D’après lui, les Allemands soupçonnent la Suisse d’avoir eu une attitude calculatrice en voulant tirer avantage des programmes de relance beaucoup plus consistants des pays voisins. Un comportement qui viendrait renforcer le vieux stéréotype de nation profiteuse. «La Suisse bénéficie encore d’un important capital sympathie à l’étranger. En Allemagne cependant, il semble sur le point d’être entamé», analyse ainsi Peer Teuwsen.
A ses yeux, l’isolement au sein de l’Union européenne (UE) est en outre problématique. «Le gouvernement doit réfléchir à cela», car les interrogations à ce sujet progressent parmi la population helvétique. «Que doit faire la Suisse en Europe? Ne serait-il pas préférable, à moyen terme, d’adhérer à l’Union européenne?»
Sonia Fenazzi et Christian Raaflaub, swissinfo.ch
(Traduction de l’italien: Carole Wälti)
Dans le cadre de cette enquête, l’institut de recherches Isopublic a sondé 998 personnes en Allemagne et 1000 aux Etats-Unis en juillet 2009.
Les sondés se sont vu soumettre quatre jugements liés à la Suisse. Ils ont dû dire dans quelle mesure ils étaient d’accord avec ces derniers sur une échelle de 1 (pas du tout d’accord) à 10 (complètement d’accord).

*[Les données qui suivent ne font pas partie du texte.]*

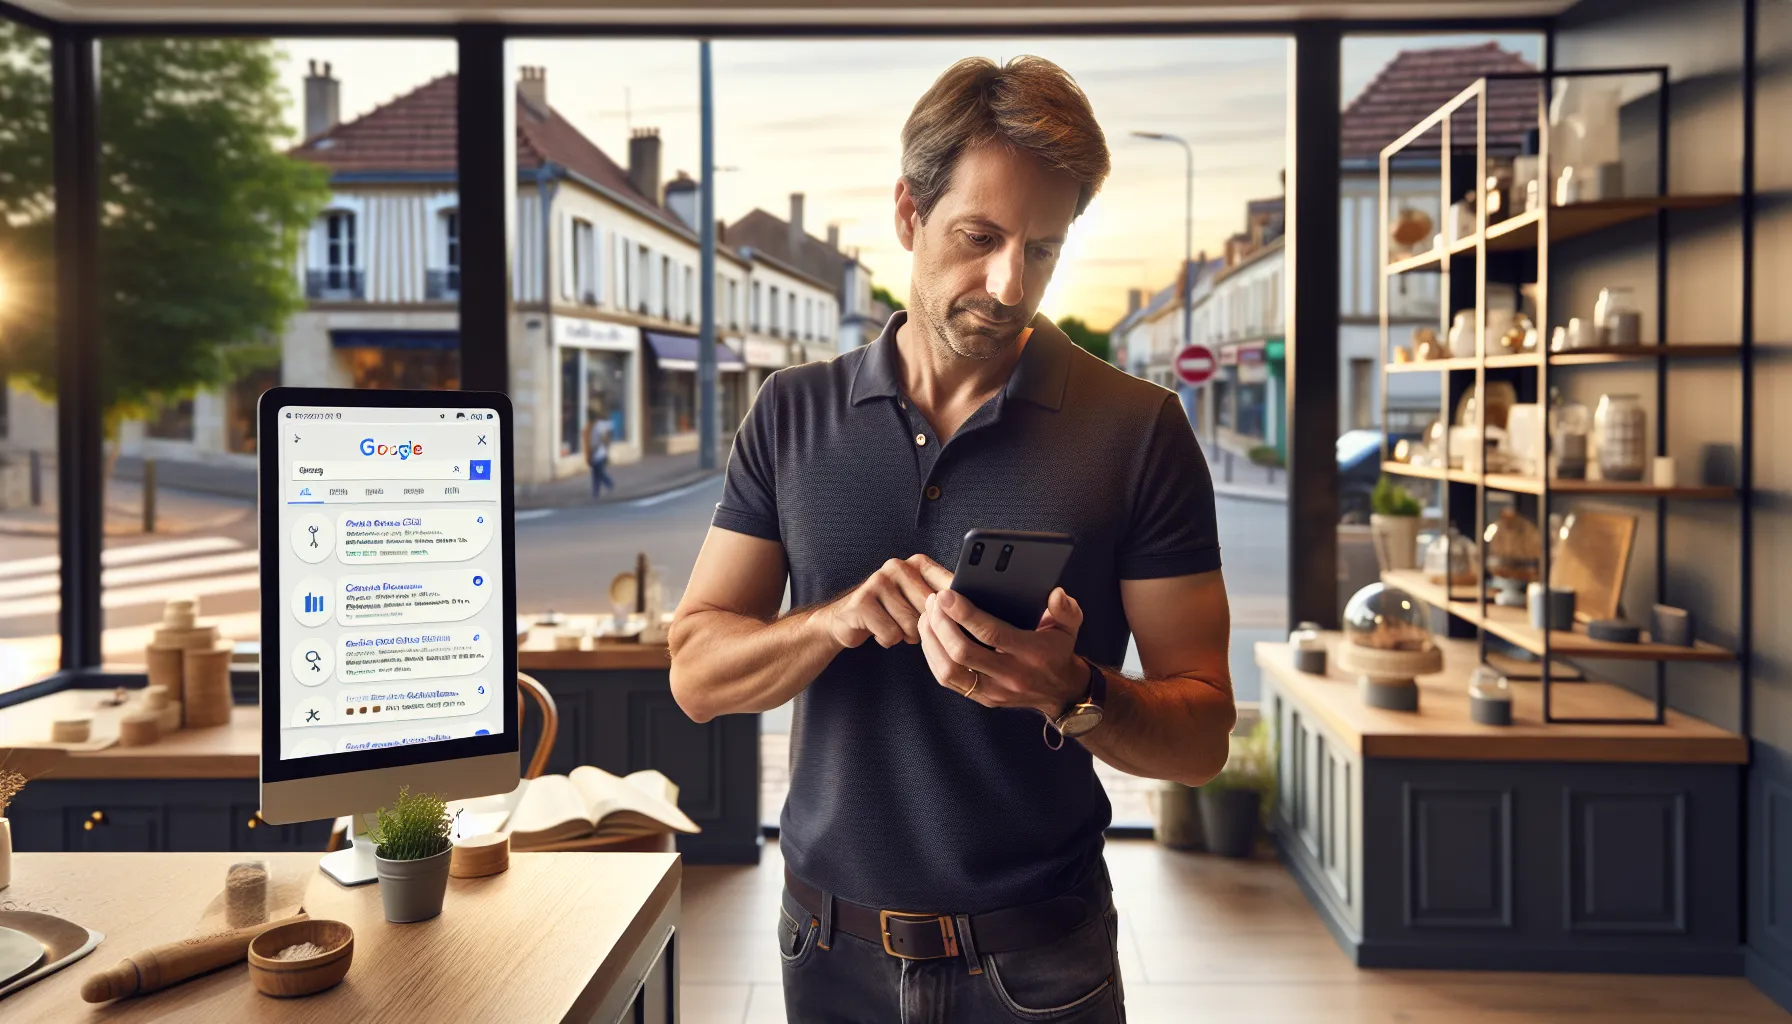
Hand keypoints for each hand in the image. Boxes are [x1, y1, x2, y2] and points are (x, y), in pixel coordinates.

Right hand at [814, 554, 954, 649]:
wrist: (847, 620)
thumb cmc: (892, 612)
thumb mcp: (919, 602)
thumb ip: (944, 601)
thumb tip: (974, 612)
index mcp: (918, 563)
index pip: (949, 587)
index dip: (954, 611)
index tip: (954, 623)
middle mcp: (898, 566)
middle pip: (932, 610)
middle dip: (924, 626)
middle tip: (910, 624)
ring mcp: (878, 581)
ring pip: (912, 624)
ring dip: (905, 635)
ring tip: (893, 625)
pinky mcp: (862, 601)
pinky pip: (891, 634)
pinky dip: (887, 640)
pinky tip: (878, 630)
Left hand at [918, 586, 1086, 716]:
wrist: (1061, 692)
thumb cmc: (1058, 651)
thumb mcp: (1069, 627)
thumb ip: (1066, 608)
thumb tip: (1055, 593)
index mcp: (1031, 654)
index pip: (991, 634)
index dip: (964, 613)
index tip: (946, 595)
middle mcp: (1010, 675)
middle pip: (962, 652)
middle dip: (941, 624)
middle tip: (934, 601)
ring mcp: (993, 691)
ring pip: (949, 670)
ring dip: (932, 641)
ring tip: (927, 616)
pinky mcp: (982, 699)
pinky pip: (948, 680)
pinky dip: (933, 657)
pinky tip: (930, 636)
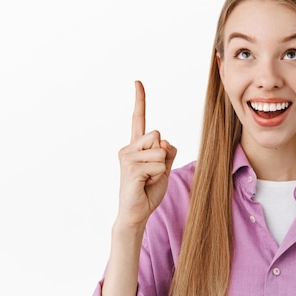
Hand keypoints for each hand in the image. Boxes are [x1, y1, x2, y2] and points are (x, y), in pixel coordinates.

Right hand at [115, 80, 176, 229]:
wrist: (136, 213)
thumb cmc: (148, 191)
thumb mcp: (164, 168)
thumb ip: (167, 151)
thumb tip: (163, 141)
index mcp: (135, 146)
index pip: (138, 119)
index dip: (140, 100)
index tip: (138, 82)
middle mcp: (128, 148)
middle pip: (159, 136)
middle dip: (163, 156)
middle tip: (152, 174)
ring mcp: (127, 157)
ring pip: (161, 152)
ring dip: (161, 169)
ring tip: (148, 180)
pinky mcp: (130, 167)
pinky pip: (159, 165)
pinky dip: (158, 177)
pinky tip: (144, 184)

Le sondage montre que l’image de la Suisse est légèrement meilleure aux Etats-Unis qu’en Allemagne.
Il n’apparaît cependant pas de grandes divergences entre la vision de la Suisse des Américains et celle des Allemands.
En quatre questions:
1. La Suisse m’est fondamentalement sympathique.
2. La Suisse s’engage au niveau international et fait preuve de solidarité.
3. Les Suisses sont plus vénaux que les Allemands/les Américains.
4. La Suisse est fiable et garante d’une certaine qualité.
En Suisse, le secrétaire général du ministère des Affaires étrangères (DFAE) Roberto Balzaretti a indiqué que «le résultat de l’enquête montre une vision généralement positive, équilibrée et différenciée de notre pays.»
«Cela correspond à notre propre jugement de la situation et prouve que les efforts que nous avons menés pour faire progresser la prise de conscience quant aux spécificités de notre pays portent leurs fruits», a-t-il ajouté.
«Nous savons néanmoins que certains leaders politiques étrangers et certains médias ont une vue plus critique de notre pays. C’est là que nous devons renforcer encore nos efforts d’information et d’explication.»